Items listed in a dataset
•••
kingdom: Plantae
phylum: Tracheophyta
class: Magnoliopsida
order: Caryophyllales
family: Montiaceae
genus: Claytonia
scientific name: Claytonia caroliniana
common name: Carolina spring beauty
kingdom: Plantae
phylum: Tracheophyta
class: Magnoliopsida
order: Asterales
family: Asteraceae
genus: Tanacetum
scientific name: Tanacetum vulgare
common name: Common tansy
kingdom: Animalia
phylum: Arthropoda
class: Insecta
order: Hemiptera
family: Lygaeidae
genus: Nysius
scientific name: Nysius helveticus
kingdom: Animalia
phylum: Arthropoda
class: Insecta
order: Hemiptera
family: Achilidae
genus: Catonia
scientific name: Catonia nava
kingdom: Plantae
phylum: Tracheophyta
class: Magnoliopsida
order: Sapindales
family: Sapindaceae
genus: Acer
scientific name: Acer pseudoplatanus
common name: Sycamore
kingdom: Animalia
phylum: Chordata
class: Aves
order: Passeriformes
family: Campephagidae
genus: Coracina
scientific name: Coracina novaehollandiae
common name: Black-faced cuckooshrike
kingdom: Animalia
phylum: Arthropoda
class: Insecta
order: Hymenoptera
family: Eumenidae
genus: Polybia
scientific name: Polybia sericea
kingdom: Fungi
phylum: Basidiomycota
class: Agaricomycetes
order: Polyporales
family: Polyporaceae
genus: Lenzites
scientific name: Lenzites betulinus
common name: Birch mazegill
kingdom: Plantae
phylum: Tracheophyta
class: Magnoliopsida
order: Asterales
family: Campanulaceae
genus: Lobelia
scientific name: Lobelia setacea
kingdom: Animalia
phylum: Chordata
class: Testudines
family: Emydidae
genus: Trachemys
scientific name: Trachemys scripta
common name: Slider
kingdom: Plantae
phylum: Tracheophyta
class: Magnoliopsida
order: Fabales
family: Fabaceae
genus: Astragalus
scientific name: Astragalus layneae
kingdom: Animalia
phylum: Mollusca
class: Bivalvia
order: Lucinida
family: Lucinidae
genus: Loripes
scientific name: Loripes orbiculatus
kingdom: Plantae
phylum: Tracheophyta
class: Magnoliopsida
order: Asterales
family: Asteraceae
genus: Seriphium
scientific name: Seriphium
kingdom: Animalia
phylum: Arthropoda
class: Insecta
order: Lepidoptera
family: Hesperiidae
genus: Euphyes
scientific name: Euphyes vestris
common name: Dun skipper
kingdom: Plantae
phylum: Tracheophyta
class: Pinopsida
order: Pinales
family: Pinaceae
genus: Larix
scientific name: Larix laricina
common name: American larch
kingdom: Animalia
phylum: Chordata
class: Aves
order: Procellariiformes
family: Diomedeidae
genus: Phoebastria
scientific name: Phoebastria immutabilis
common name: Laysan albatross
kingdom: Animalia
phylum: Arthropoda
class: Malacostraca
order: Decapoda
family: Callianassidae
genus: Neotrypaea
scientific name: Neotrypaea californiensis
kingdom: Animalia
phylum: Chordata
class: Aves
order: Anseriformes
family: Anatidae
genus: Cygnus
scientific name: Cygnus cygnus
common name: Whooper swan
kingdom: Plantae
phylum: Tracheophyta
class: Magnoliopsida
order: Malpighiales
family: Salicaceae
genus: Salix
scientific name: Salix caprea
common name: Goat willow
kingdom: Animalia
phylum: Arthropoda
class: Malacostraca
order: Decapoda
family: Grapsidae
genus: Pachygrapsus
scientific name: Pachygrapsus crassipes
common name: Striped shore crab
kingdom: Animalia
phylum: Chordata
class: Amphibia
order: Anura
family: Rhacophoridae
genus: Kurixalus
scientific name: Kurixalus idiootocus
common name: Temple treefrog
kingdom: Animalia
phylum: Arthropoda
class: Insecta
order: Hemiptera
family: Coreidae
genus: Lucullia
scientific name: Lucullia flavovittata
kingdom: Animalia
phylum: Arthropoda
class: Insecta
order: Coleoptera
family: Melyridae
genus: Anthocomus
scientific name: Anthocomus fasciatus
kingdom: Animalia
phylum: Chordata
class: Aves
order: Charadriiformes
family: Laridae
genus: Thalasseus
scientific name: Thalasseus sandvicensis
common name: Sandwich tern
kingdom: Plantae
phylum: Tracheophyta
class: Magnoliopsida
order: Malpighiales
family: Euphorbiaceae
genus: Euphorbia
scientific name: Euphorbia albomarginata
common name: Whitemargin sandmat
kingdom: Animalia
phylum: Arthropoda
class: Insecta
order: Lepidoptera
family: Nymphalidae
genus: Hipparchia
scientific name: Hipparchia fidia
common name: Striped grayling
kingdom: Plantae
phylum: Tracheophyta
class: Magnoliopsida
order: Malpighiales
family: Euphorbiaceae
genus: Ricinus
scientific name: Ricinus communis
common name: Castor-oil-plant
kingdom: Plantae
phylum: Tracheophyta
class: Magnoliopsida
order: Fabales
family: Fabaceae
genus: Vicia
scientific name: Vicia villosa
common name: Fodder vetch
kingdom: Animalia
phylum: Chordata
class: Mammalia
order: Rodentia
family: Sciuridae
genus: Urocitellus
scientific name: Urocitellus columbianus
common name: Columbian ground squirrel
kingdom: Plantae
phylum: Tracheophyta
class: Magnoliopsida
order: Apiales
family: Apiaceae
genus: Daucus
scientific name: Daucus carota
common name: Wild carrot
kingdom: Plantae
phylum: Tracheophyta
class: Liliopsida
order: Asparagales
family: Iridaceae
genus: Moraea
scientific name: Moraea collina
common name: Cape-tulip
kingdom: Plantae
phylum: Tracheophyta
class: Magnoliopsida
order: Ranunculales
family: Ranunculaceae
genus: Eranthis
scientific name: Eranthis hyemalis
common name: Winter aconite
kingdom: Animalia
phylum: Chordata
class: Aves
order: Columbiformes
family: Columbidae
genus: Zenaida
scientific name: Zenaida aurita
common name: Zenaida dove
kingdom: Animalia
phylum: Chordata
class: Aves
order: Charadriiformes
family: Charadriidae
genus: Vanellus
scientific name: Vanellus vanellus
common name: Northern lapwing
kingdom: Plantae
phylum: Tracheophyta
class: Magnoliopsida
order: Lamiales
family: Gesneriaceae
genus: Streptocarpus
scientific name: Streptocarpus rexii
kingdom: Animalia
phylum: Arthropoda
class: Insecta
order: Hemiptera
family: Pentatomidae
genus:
•••
Goal: Copy out all of the material above, line for line, with no changes.

Task output:
kingdom: Plantae
phylum: Tracheophyta
class: Magnoliopsida
order: Caryophyllales
family: Montiaceae
genus: Claytonia
scientific name: Claytonia caroliniana
common name: Carolina spring beauty
kingdom: Plantae
phylum: Tracheophyta
class: Magnoliopsida
order: Asterales
family: Asteraceae
genus: Tanacetum
scientific name: Tanacetum vulgare
common name: Common tansy
kingdom: Animalia
phylum: Arthropoda
class: Insecta
order: Hemiptera
family: Lygaeidae
genus: Nysius
scientific name: Nysius helveticus
kingdom: Animalia
phylum: Arthropoda
class: Insecta
order: Hemiptera
family: Achilidae
genus: Catonia
scientific name: Catonia nava
kingdom: Plantae
phylum: Tracheophyta
class: Magnoliopsida
order: Sapindales
family: Sapindaceae
genus: Acer
scientific name: Acer pseudoplatanus
common name: Sycamore
kingdom: Animalia
phylum: Chordata
class: Aves
order: Passeriformes
family: Campephagidae
genus: Coracina
scientific name: Coracina novaehollandiae
common name: Black-faced cuckooshrike
kingdom: Animalia
phylum: Arthropoda
class: Insecta
order: Hymenoptera
family: Eumenidae
genus: Polybia
scientific name: Polybia sericea
kingdom: Fungi
phylum: Basidiomycota
class: Agaricomycetes
order: Polyporales
family: Polyporaceae
genus: Lenzites
scientific name: Lenzites betulinus
common name: Birch mazegill
kingdom: Plantae
phylum: Tracheophyta
class: Magnoliopsida
order: Asterales
family: Campanulaceae
genus: Lobelia
scientific name: Lobelia setacea
kingdom: Animalia
phylum: Chordata
class: Testudines
family: Emydidae
genus: Trachemys
scientific name: Trachemys scripta
common name: Slider
kingdom: Plantae
phylum: Tracheophyta
class: Magnoliopsida
order: Fabales
family: Fabaceae
genus: Astragalus
scientific name: Astragalus layneae
kingdom: Animalia
phylum: Mollusca
class: Bivalvia
order: Lucinida
family: Lucinidae
genus: Loripes
scientific name: Loripes orbiculatus
kingdom: Plantae
phylum: Tracheophyta
class: Magnoliopsida
order: Asterales
family: Asteraceae
genus: Seriphium
scientific name: Seriphium
kingdom: Animalia
phylum: Arthropoda
class: Insecta
order: Lepidoptera
family: Hesperiidae
genus: Euphyes
scientific name: Euphyes vestris
common name: Dun skipper
kingdom: Plantae
phylum: Tracheophyta
class: Pinopsida
order: Pinales
family: Pinaceae
genus: Larix
scientific name: Larix laricina
common name: American larch
kingdom: Animalia
phylum: Chordata
class: Aves
order: Procellariiformes
family: Diomedeidae
genus: Phoebastria
scientific name: Phoebastria immutabilis
common name: Laysan albatross
kingdom: Animalia
phylum: Arthropoda
class: Malacostraca
order: Decapoda
family: Callianassidae
genus: Neotrypaea
scientific name: Neotrypaea californiensis
kingdom: Animalia
phylum: Chordata
class: Aves
order: Anseriformes
family: Anatidae
genus: Cygnus
scientific name: Cygnus cygnus
common name: Whooper swan
kingdom: Plantae
phylum: Tracheophyta
class: Magnoliopsida
order: Malpighiales
family: Salicaceae
genus: Salix
scientific name: Salix caprea
common name: Goat willow
kingdom: Animalia
phylum: Arthropoda
class: Malacostraca
order: Decapoda
family: Grapsidae
genus: Pachygrapsus
scientific name: Pachygrapsus crassipes
common name: Striped shore crab
kingdom: Animalia
phylum: Chordata
class: Amphibia
order: Anura
family: Rhacophoridae
genus: Kurixalus
scientific name: Kurixalus idiootocus
common name: Temple treefrog
kingdom: Animalia
phylum: Arthropoda
class: Insecta
order: Hemiptera
family: Coreidae
genus: Lucullia
scientific name: Lucullia flavovittata
kingdom: Animalia
phylum: Arthropoda
class: Insecta
order: Coleoptera
family: Melyridae
genus: Anthocomus
scientific name: Anthocomus fasciatus
kingdom: Animalia
phylum: Chordata
class: Aves
order: Charadriiformes
family: Laridae
genus: Thalasseus
scientific name: Thalasseus sandvicensis
common name: Sandwich tern
kingdom: Plantae
phylum: Tracheophyta
class: Magnoliopsida
order: Malpighiales
family: Euphorbiaceae
genus: Euphorbia
scientific name: Euphorbia albomarginata
common name: Whitemargin sandmat
kingdom: Animalia
phylum: Arthropoda
class: Insecta
order: Lepidoptera
family: Nymphalidae
genus: Hipparchia
scientific name: Hipparchia fidia
common name: Striped grayling
kingdom: Plantae
phylum: Tracheophyta
class: Magnoliopsida
order: Malpighiales
family: Euphorbiaceae
genus: Ricinus
scientific name: Ricinus communis
common name: Castor-oil-plant
kingdom: Plantae
phylum: Tracheophyta
class: Magnoliopsida
order: Fabales
family: Fabaceae
genus: Vicia
scientific name: Vicia villosa
common name: Fodder vetch
kingdom: Animalia
phylum: Chordata
class: Mammalia
order: Rodentia
family: Sciuridae
genus: Urocitellus
scientific name: Urocitellus columbianus
common name: Columbian ground squirrel
kingdom: Plantae
phylum: Tracheophyta
class: Magnoliopsida
order: Apiales
family: Apiaceae
genus: Daucus
scientific name: Daucus carota
common name: Wild carrot
kingdom: Plantae
phylum: Tracheophyta
class: Liliopsida
order: Asparagales
family: Iridaceae
genus: Moraea
scientific name: Moraea collina
common name: Cape-tulip
kingdom: Plantae
phylum: Tracheophyta
class: Magnoliopsida
order: Ranunculales
family: Ranunculaceae
genus: Eranthis
scientific name: Eranthis hyemalis
common name: Winter aconite
kingdom: Animalia
phylum: Chordata
class: Aves
order: Columbiformes
family: Columbidae
genus: Zenaida
scientific name: Zenaida aurita
common name: Zenaida dove
kingdom: Animalia
phylum: Chordata
class: Aves
order: Charadriiformes
family: Charadriidae
genus: Vanellus
scientific name: Vanellus vanellus
common name: Northern lapwing
kingdom: Plantae
phylum: Tracheophyta
class: Magnoliopsida
order: Lamiales
family: Gesneriaceae
genus: Streptocarpus
scientific name: Streptocarpus rexii
kingdom: Animalia
phylum: Arthropoda
class: Insecta
order: Hemiptera
family: Pentatomidae
genus:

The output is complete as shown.